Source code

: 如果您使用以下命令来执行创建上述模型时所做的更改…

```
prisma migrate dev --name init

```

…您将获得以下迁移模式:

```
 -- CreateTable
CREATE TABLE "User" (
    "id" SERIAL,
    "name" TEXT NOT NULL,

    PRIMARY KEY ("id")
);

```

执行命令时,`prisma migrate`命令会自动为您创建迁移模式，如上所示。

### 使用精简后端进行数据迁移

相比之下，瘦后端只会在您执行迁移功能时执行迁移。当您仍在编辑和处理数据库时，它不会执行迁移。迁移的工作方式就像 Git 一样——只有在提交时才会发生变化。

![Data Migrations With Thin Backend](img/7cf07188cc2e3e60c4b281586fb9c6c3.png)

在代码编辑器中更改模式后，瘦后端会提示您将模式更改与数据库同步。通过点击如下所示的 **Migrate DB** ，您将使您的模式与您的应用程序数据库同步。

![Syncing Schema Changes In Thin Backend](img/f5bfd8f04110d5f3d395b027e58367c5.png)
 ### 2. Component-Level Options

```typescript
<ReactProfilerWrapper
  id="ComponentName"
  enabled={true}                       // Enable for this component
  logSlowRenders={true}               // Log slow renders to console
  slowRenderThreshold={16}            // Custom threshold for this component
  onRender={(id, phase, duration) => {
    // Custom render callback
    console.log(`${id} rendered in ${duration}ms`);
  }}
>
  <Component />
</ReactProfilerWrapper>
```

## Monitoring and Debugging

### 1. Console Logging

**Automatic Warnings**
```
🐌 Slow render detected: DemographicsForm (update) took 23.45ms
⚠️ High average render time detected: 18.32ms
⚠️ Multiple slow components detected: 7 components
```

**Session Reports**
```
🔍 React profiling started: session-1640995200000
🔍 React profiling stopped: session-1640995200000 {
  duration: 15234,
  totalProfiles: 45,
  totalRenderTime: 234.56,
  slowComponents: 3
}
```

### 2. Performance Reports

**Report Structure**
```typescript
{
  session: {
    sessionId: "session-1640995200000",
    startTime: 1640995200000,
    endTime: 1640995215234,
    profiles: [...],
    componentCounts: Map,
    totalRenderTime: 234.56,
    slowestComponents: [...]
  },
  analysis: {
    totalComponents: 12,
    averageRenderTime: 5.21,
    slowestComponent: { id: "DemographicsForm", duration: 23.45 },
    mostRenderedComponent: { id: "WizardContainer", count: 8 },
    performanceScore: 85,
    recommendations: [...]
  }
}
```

* **Instructions for the task**: The data above should be copied out with complete accuracy.

* **Expected answer**:
Source code

: 如果您使用以下命令来执行创建上述模型时所做的更改…

```
prisma migrate dev --name init

```

…您将获得以下迁移模式:

```
 -- CreateTable
CREATE TABLE "User" (
    "id" SERIAL,
    "name" TEXT NOT NULL,

    PRIMARY KEY ("id")
);

```

执行命令时,`prisma migrate`命令会自动为您创建迁移模式，如上所示。

### 使用精简后端进行数据迁移

相比之下，瘦后端只会在您执行迁移功能时执行迁移。当您仍在编辑和处理数据库时，它不会执行迁移。迁移的工作方式就像 Git 一样——只有在提交时才会发生变化。

![Data Migrations With Thin Backend](img/7cf07188cc2e3e60c4b281586fb9c6c3.png)

在代码编辑器中更改模式后，瘦后端会提示您将模式更改与数据库同步。通过点击如下所示的 **Migrate DB** ，您将使您的模式与您的应用程序数据库同步。

![Syncing Schema Changes In Thin Backend](img/f5bfd8f04110d5f3d395b027e58367c5.png)
 ### 2. Component-Level Options

```typescript
<ReactProfilerWrapper
  id="ComponentName"
  enabled={true}                       // Enable for this component
  logSlowRenders={true}               // Log slow renders to console
  slowRenderThreshold={16}            // Custom threshold for this component
  onRender={(id, phase, duration) => {
    // Custom render callback
    console.log(`${id} rendered in ${duration}ms`);
  }}
>
  <Component />
</ReactProfilerWrapper>
```

## Monitoring and Debugging

### 1. Console Logging

**Automatic Warnings**
```
🐌 Slow render detected: DemographicsForm (update) took 23.45ms
⚠️ High average render time detected: 18.32ms
⚠️ Multiple slow components detected: 7 components
```

**Session Reports**
```
🔍 React profiling started: session-1640995200000
🔍 React profiling stopped: session-1640995200000 {
  duration: 15234,
  totalProfiles: 45,
  totalRenderTime: 234.56,
  slowComponents: 3
}
```

### 2. Performance Reports

**Report Structure**
```typescript
{
  session: {
    sessionId: "session-1640995200000",
    startTime: 1640995200000,
    endTime: 1640995215234,
    profiles: [...],
    componentCounts: Map,
    totalRenderTime: 234.56,
    slowestComponents: [...]
  },
  analysis: {
    totalComponents: 12,
    averageRenderTime: 5.21,
    slowestComponent: { id: "DemographicsForm", duration: 23.45 },
    mostRenderedComponent: { id: "WizardContainer", count: 8 },
    performanceScore: 85,
    recommendations: [...]
  }
}
```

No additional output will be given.